A los dos se les ocurrió la idea al mismo tiempo.
—Usó el mío —dijo Sylvie.
—¿Cuánto os parecíais? —dijo Don simultáneamente.
Se echaron a reír un momento, más por la emoción del descubrimiento que por la coincidencia de hablar a la vez.
—Dijiste que os intercambiabais la ropa —dijo Don.
—Casi teníamos el mismo color de pelo —dijo Sylvie—. La misma forma básica en el rostro. No es que pareciéramos hermanas, pero si no nos conocieras a ninguna de las dos…
—Quiero decir, ¿podría usar tus documentos de identidad?
—Podría cortarse el pelo, ponerse gafas distintas, y decirle al tipo del Departamento de Tráfico que claro que no parecía la misma, si habían pasado años.
—No —dijo Don—. Tan sólo denuncia la desaparición del carné. Dice que se llama Sylvie Delaney y que le han robado el bolso.
—Necesitaría un certificado de nacimiento o algo así, ¿no?
—¿Dónde guardabas tu certificado de nacimiento?
—En mi cuarto —asintió Sylvie—. Tienes razón. No le haría falta tener que mostrar una foto.
—Y nunca te tomaron las huellas dactilares.
—Eso es —dijo Sylvie—. No me arrestaron mucho.
—Creo que hemos dado en el clavo, Sylvie. Fue así. Tomó tu nombre, tu identidad…
—Mis ahorros. Sabía imitar mi firma. Lo hacía de broma, pero le salía igual que a mí. Me decía que tenía que hacer una firma más complicada, que cualquier niño de cuarto curso podía falsear la mía.
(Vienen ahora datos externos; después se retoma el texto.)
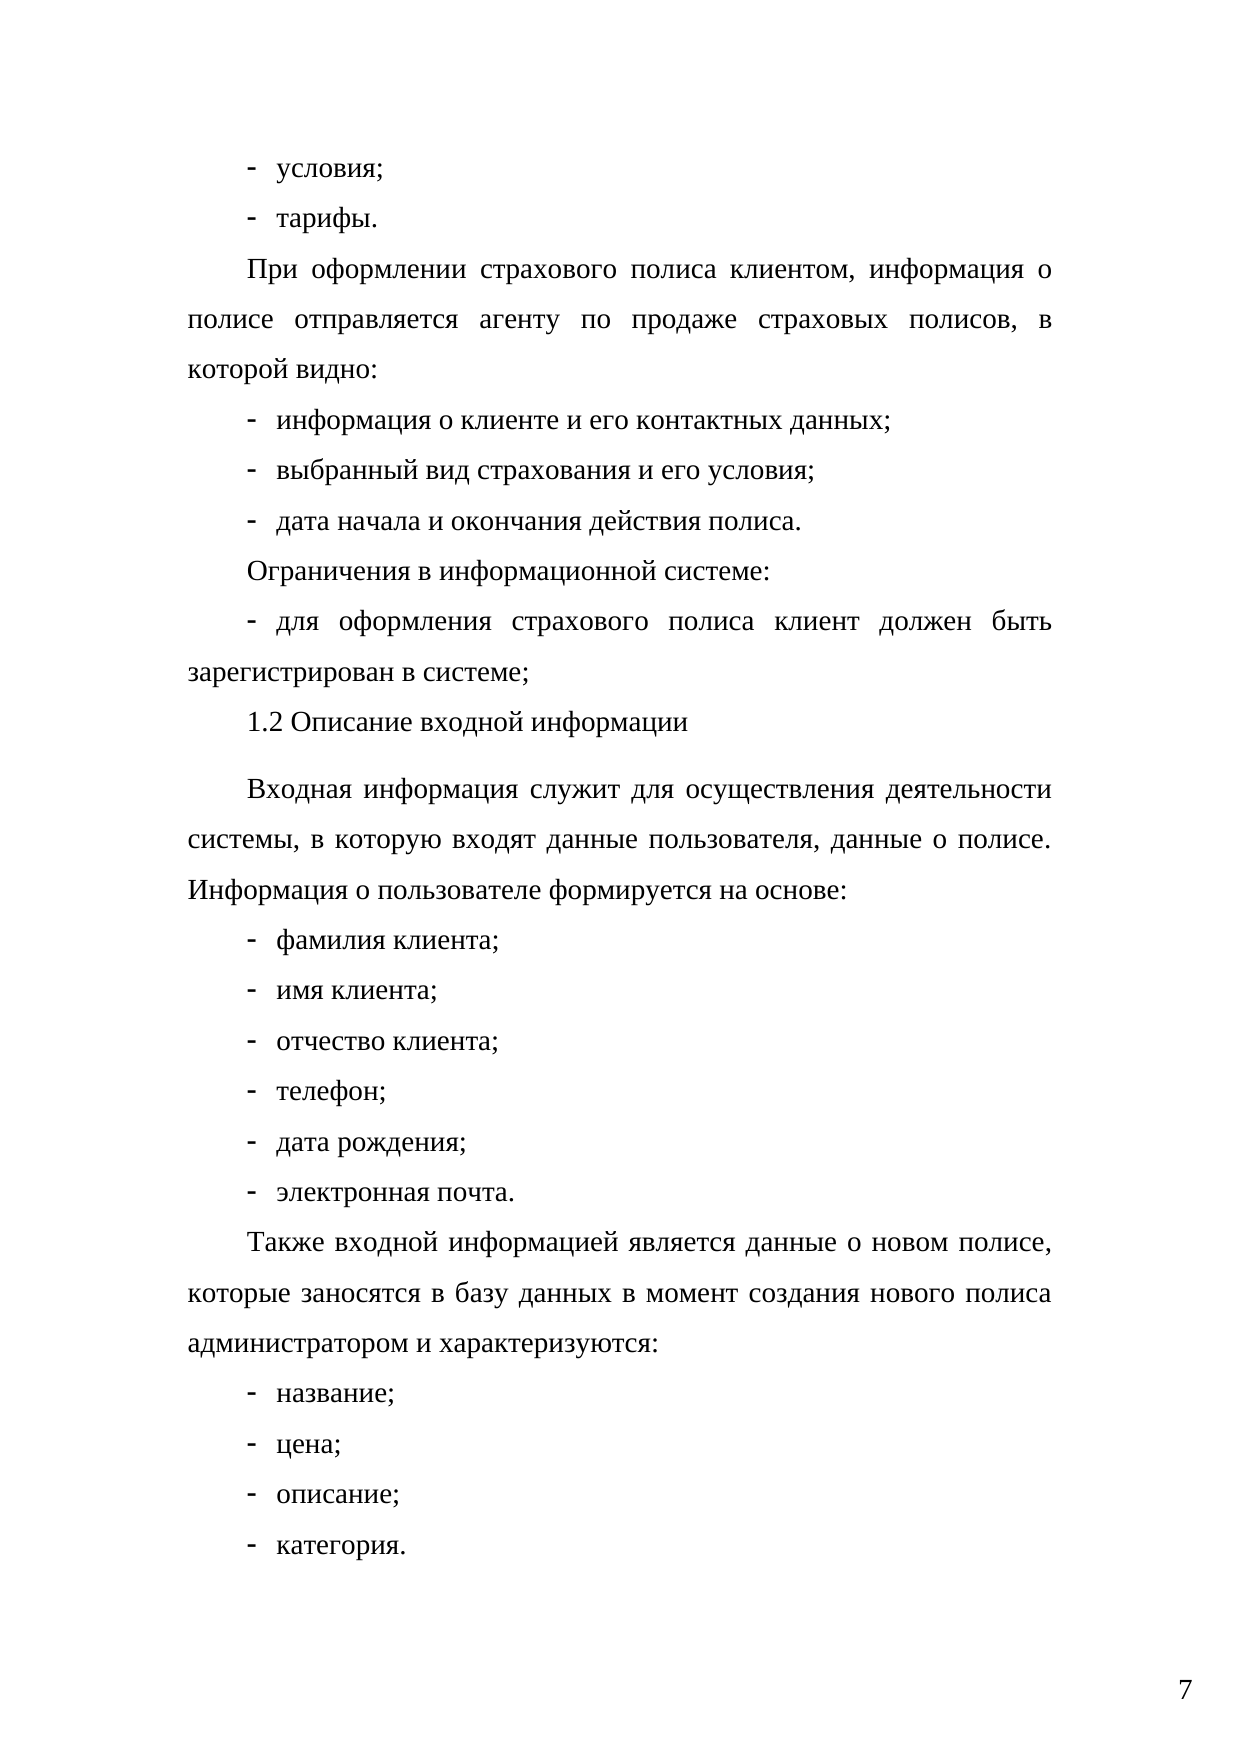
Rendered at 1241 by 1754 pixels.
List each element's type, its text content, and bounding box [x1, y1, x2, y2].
—Ésa fue su huida —dijo Don.
—Su huida —repitió Sylvie—. Don, se quedó con mi trabajo.
Él tardó un momento en comprender a qué se refería.
—¿Providence?
—Me entrevistaron por teléfono. Nunca nos vimos cara a cara. Ella leía todos mis trabajos. Era una actriz de campeonato. Pudo fingir para ir tirando hasta que aprendió de verdad el oficio. Y recibiendo un salario todo el tiempo.